An Iranian lawmaker is hailing the regime’s downing of a passenger airplane in January, perpetuating Iranian officials’ ever-changing accounts of the tragedy that killed 176 people.
“The Iranian military did well by downing the passenger plane,” Hassan Norouzi, spokesman for the parliament’s Legal and Judicial Commission, said April 5, Radio Farda reported, citing an Iranian news outlet. “The plane was no longer under the control of the tower and appeared to have come under America’s control,” he added, in an apparent attempt to justify the missile strike on a civilian airliner.
Norouzi also said that no one has been arrested in connection with the disaster January 8.
The lawmaker’s remarks contradict senior regime officials who, after initially denying involvement, acknowledged shooting down the plane and pledged accountability for the incident.
U.S. Special Representative for Iran Brian Hook has cited the regime’s cover-up of the Islamic Revolutionary Guard Corps’ downing of the Ukrainian airliner as a source of frustration for Iranians who are fed up with the regime. Most passengers were Canadian or Iranian citizens.
“The public were livid that the IRGC lied to them for three days about shooting down a passenger jet, which killed 176 people,” Hook told reporters January 17. He added that four employees of Iran’s state-run media quit over the incident, including one who apologized for lying to viewers for years.

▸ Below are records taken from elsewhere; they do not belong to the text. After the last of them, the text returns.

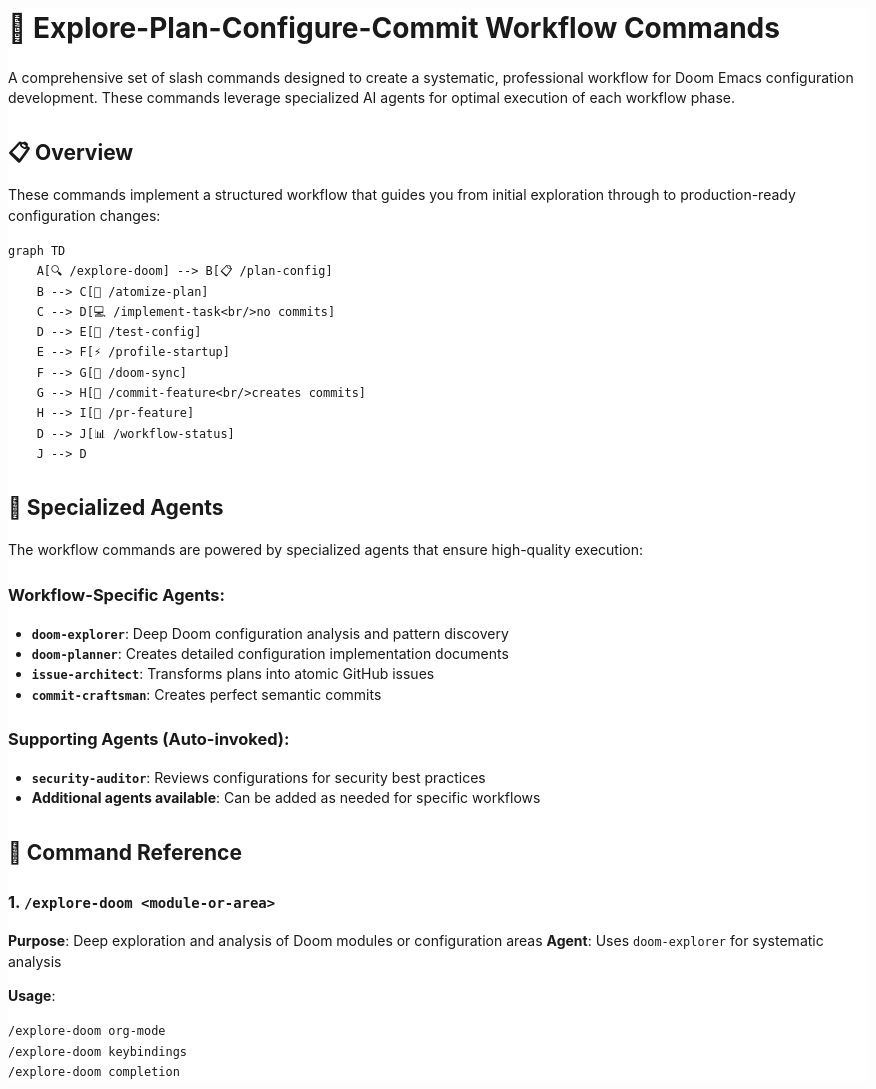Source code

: # 🚀 Explore-Plan-Configure-Commit Workflow Commands

A comprehensive set of slash commands designed to create a systematic, professional workflow for Doom Emacs configuration development. These commands leverage specialized AI agents for optimal execution of each workflow phase.

## 📋 Overview

These commands implement a structured workflow that guides you from initial exploration through to production-ready configuration changes:

```mermaid
graph TD
    A[🔍 /explore-doom] --> B[📋 /plan-config]
    B --> C[🔨 /atomize-plan]
    C --> D[💻 /implement-task<br/>no commits]
    D --> E[🧪 /test-config]
    E --> F[⚡ /profile-startup]
    F --> G[🔄 /doom-sync]
    G --> H[📝 /commit-feature<br/>creates commits]
    H --> I[🚀 /pr-feature]
    D --> J[📊 /workflow-status]
    J --> D
```

## 🤖 Specialized Agents

The workflow commands are powered by specialized agents that ensure high-quality execution:

### Workflow-Specific Agents:
- **`doom-explorer`**: Deep Doom configuration analysis and pattern discovery
- **`doom-planner`**: Creates detailed configuration implementation documents
- **`issue-architect`**: Transforms plans into atomic GitHub issues
- **`commit-craftsman`**: Creates perfect semantic commits

### Supporting Agents (Auto-invoked):
- **`security-auditor`**: Reviews configurations for security best practices
- **Additional agents available**: Can be added as needed for specific workflows

## 🎯 Command Reference

### 1. `/explore-doom <module-or-area>`
**Purpose**: Deep exploration and analysis of Doom modules or configuration areas
**Agent**: Uses `doom-explorer` for systematic analysis

**Usage**:
```
/explore-doom org-mode
/explore-doom keybindings
/explore-doom completion
```
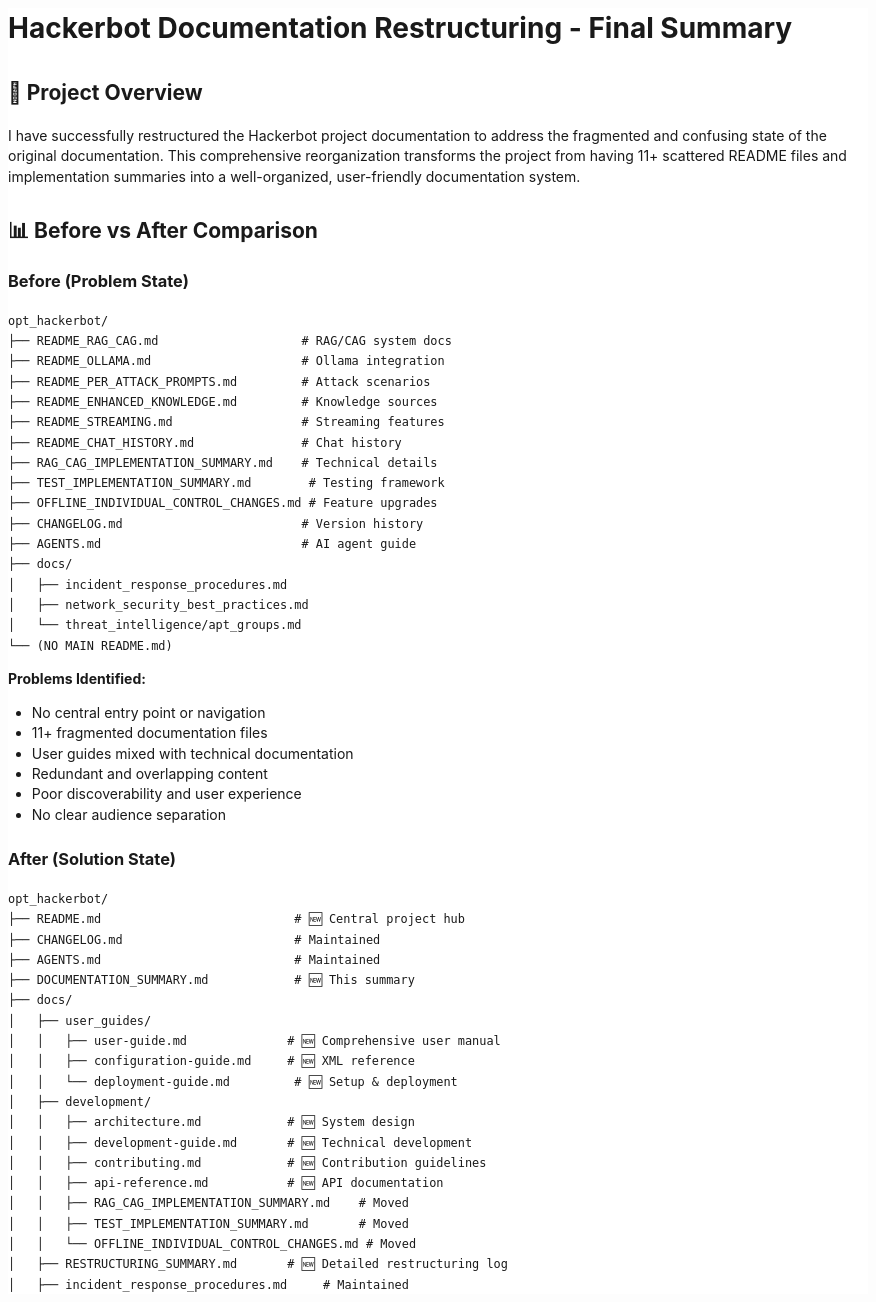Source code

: # Hackerbot Documentation Restructuring - Final Summary

## 🎯 Project Overview

I have successfully restructured the Hackerbot project documentation to address the fragmented and confusing state of the original documentation. This comprehensive reorganization transforms the project from having 11+ scattered README files and implementation summaries into a well-organized, user-friendly documentation system.

## 📊 Before vs After Comparison

### Before (Problem State)
```
opt_hackerbot/
├── README_RAG_CAG.md                    # RAG/CAG system docs
├── README_OLLAMA.md                     # Ollama integration
├── README_PER_ATTACK_PROMPTS.md         # Attack scenarios
├── README_ENHANCED_KNOWLEDGE.md         # Knowledge sources
├── README_STREAMING.md                  # Streaming features
├── README_CHAT_HISTORY.md               # Chat history
├── RAG_CAG_IMPLEMENTATION_SUMMARY.md    # Technical details
├── TEST_IMPLEMENTATION_SUMMARY.md        # Testing framework
├── OFFLINE_INDIVIDUAL_CONTROL_CHANGES.md # Feature upgrades
├── CHANGELOG.md                         # Version history
├── AGENTS.md                            # AI agent guide
├── docs/
│   ├── incident_response_procedures.md
│   ├── network_security_best_practices.md
│   └── threat_intelligence/apt_groups.md
└── (NO MAIN README.md)
```

**Problems Identified:**
- No central entry point or navigation
- 11+ fragmented documentation files
- User guides mixed with technical documentation
- Redundant and overlapping content
- Poor discoverability and user experience
- No clear audience separation

### After (Solution State)
```
opt_hackerbot/
├── README.md                           # 🆕 Central project hub
├── CHANGELOG.md                        # Maintained
├── AGENTS.md                           # Maintained
├── DOCUMENTATION_SUMMARY.md            # 🆕 This summary
├── docs/
│   ├── user_guides/
│   │   ├── user-guide.md              # 🆕 Comprehensive user manual
│   │   ├── configuration-guide.md     # 🆕 XML reference
│   │   └── deployment-guide.md         # 🆕 Setup & deployment
│   ├── development/
│   │   ├── architecture.md            # 🆕 System design
│   │   ├── development-guide.md       # 🆕 Technical development
│   │   ├── contributing.md            # 🆕 Contribution guidelines
│   │   ├── api-reference.md           # 🆕 API documentation
│   │   ├── RAG_CAG_IMPLEMENTATION_SUMMARY.md    # Moved
│   │   ├── TEST_IMPLEMENTATION_SUMMARY.md       # Moved
│   │   └── OFFLINE_INDIVIDUAL_CONTROL_CHANGES.md # Moved
│   ├── RESTRUCTURING_SUMMARY.md       # 🆕 Detailed restructuring log
│   ├── incident_response_procedures.md     # Maintained
```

Iran’s regime acknowledged attacking the passenger jet only after video evidence suggested a missile strike and U.S., Canadian and British officials said it was “highly likely” the Iranian regime was responsible.
The initial denials, and subsequent reversal, sparked renewed protests against a regime that acts swiftly to suppress citizens’ demonstrations but responds to crises with disinformation and delay.
Norouzi’s remarks, including that the plane had “come under America’s control,” continue a familiar pattern of deceit that often blames foreign propaganda rather than the regime’s incompetence.
The head of Iran’s civil accident investigation commission initially “ruled out” a missile strike on the airliner and a spokesman for the Iranian armed forces dismissed the allegations that the regime was responsible as “psychological warfare.”
Iran’s leaders also have downplayed the toll of COVID-19 on the country. Supreme Leader Ali Khamenei dismissed fears of the virus as “negative propaganda” circulated by the regime’s enemies. And in March, he suggested the country’s outbreak of COVID-19 might be a biological attack.
But the regime moved quickly to crack down on the November 2019 protests against economic mismanagement, killing more than 1,500 demonstrators, according to Reuters.